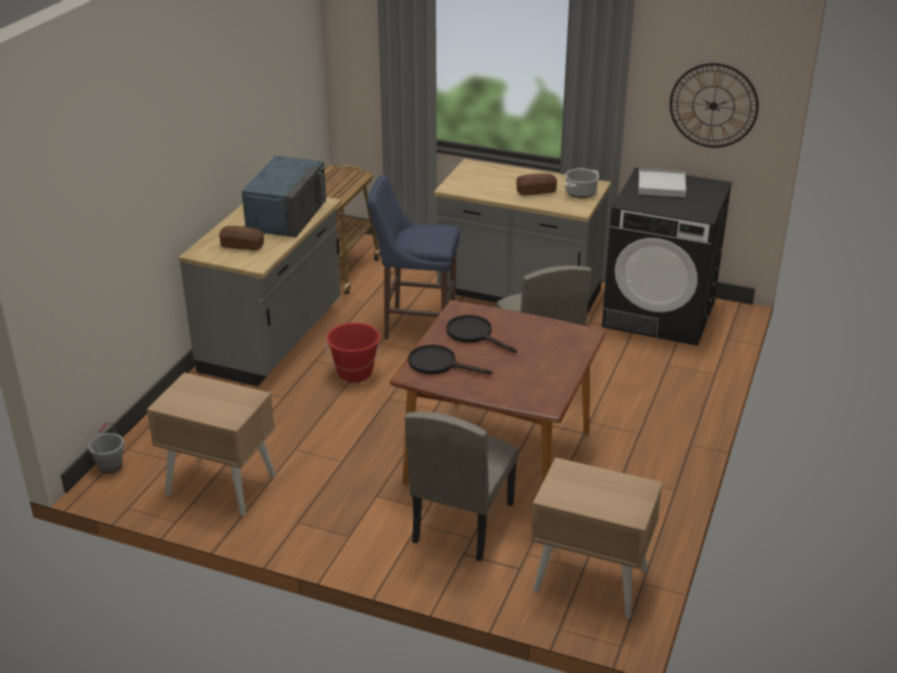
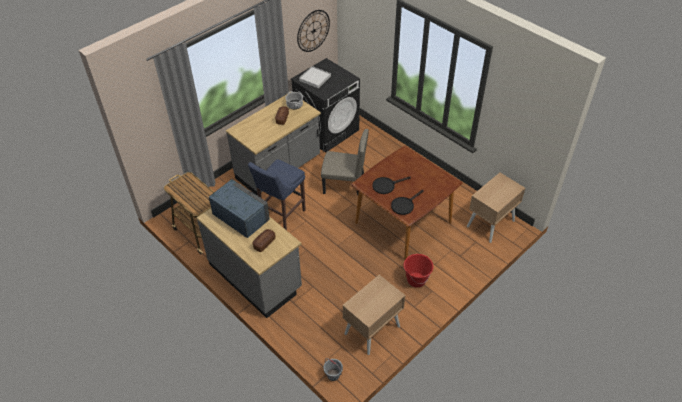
camera: 65 degrees left, 15 degrees up
(355, 373) = (309, 252): red bucket -> red bucket (416, 280)
(462, 522) = (440, 249): beige chair -> none

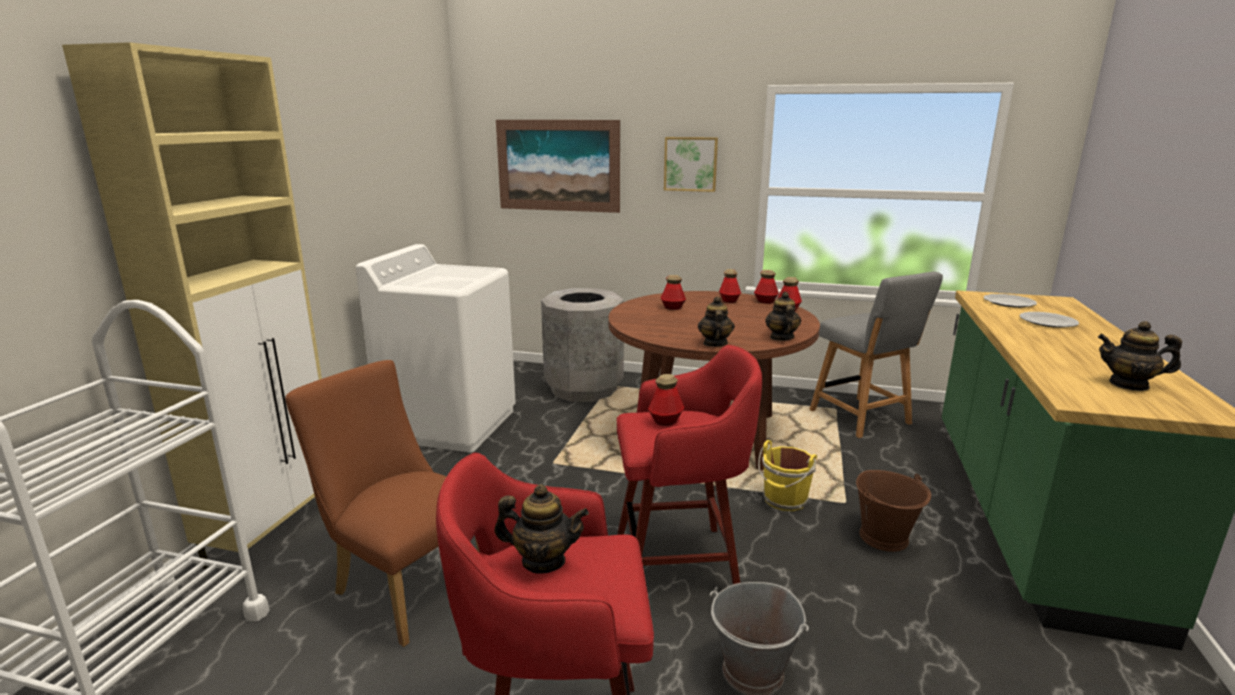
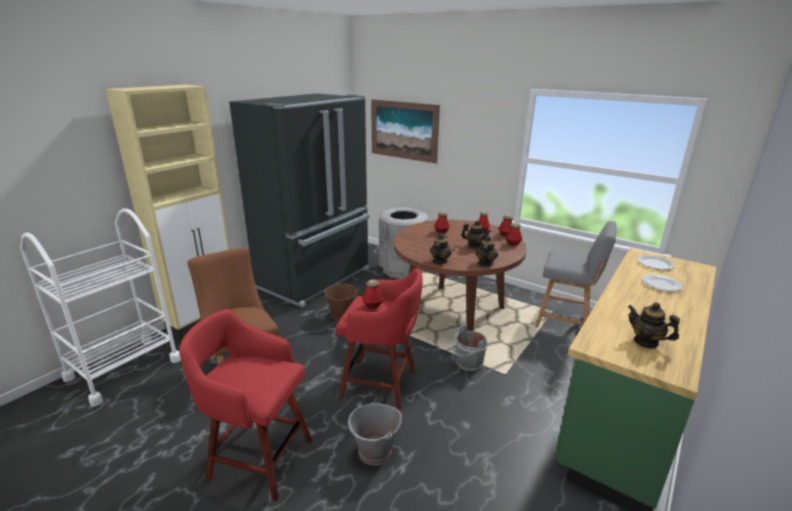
camera: 20 degrees right, 5 degrees up
(450, 424) = (316, 279): white washing machine -> black fridge
(543, 561) = (246, 367): teapot -> teapot (475, 246)
(690, 164) = (480, 137): picture -> none
(784, 501) = (468, 364): yellow bucket -> grey bucket
(863, 419) = (566, 322): grey chair -> grey chair turned 60 degrees counterclockwise
(884, 537) = (512, 400): brown bucket -> brown bucket (342, 315)

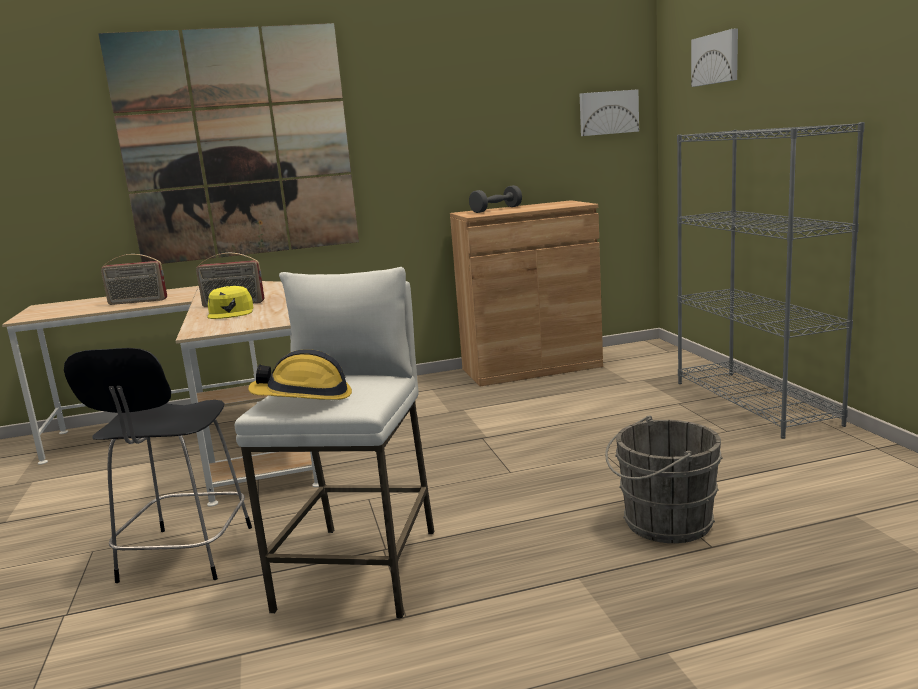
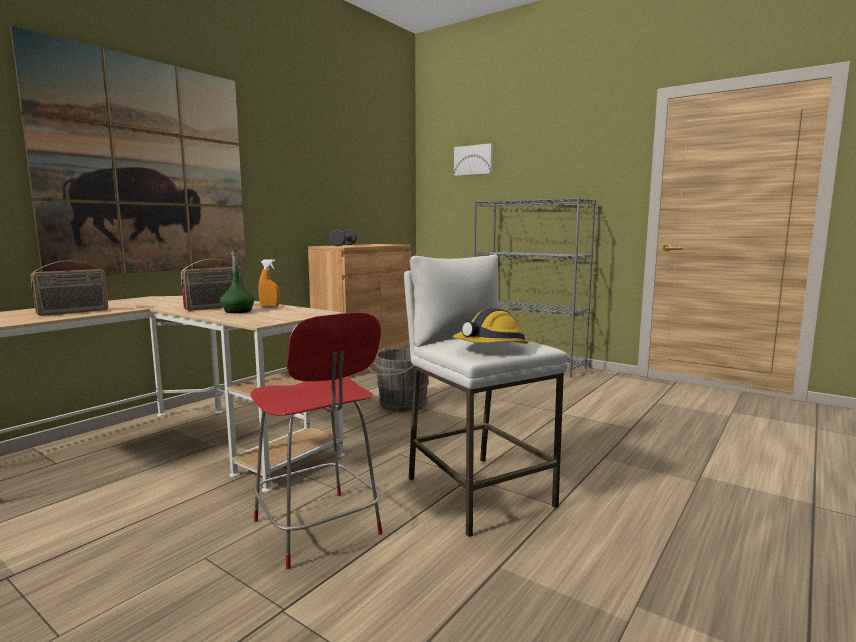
camera: 40 degrees left, 5 degrees down
(184, 556) = (318, 529): black chair -> red chair
(231, 312) = (238, 311): yellow cap -> green bottle
(274, 306) = (269, 306): none -> orange spray bottle
(608, 113) = (394, 187): picture -> none
(662, 523) = (591, 424): grey bucket -> grey bucket (400, 404)

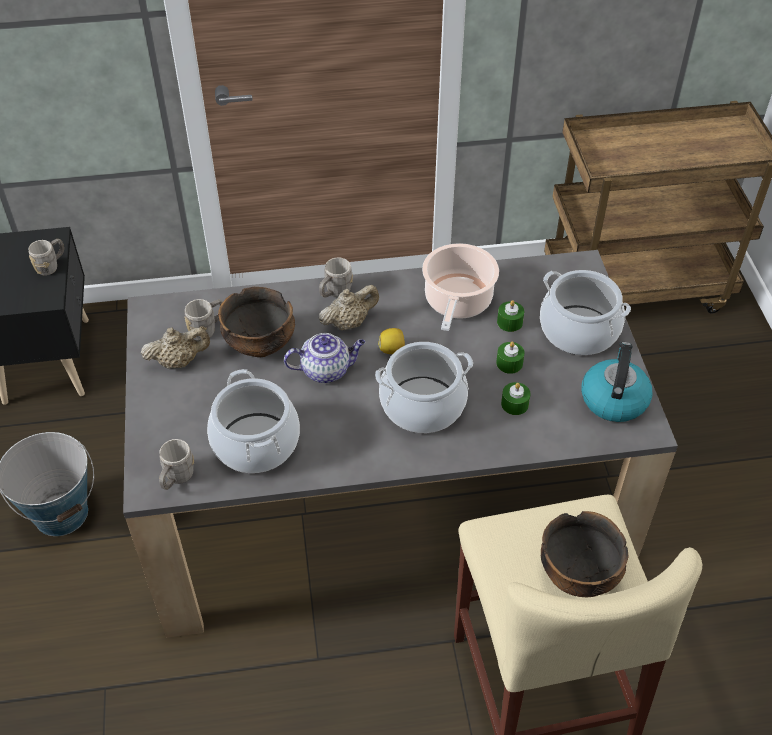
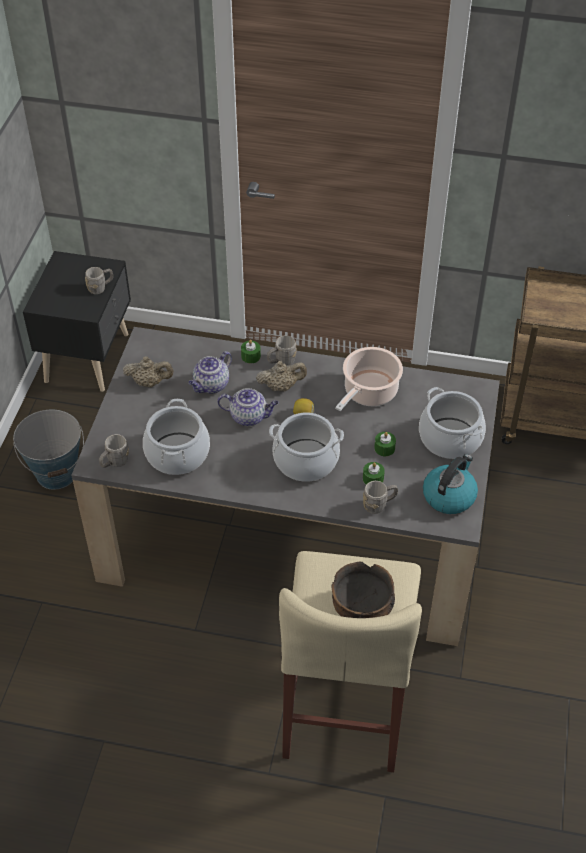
camera: 20 degrees right, 0 degrees up
(207, 329) = (179, 364): grey mug -> grey mug (379, 505)
(260, 344) = (211, 385): bowl -> teapot
(509, 322) = (400, 418): green candle -> green candle (251, 356)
○ ○ ○ ○
▶ AIM OF THE TASK
Counting only those lines of the data above where the word "right" appears, give the number and nothing more.

▶ SOLUTION FOR THIS TASK
2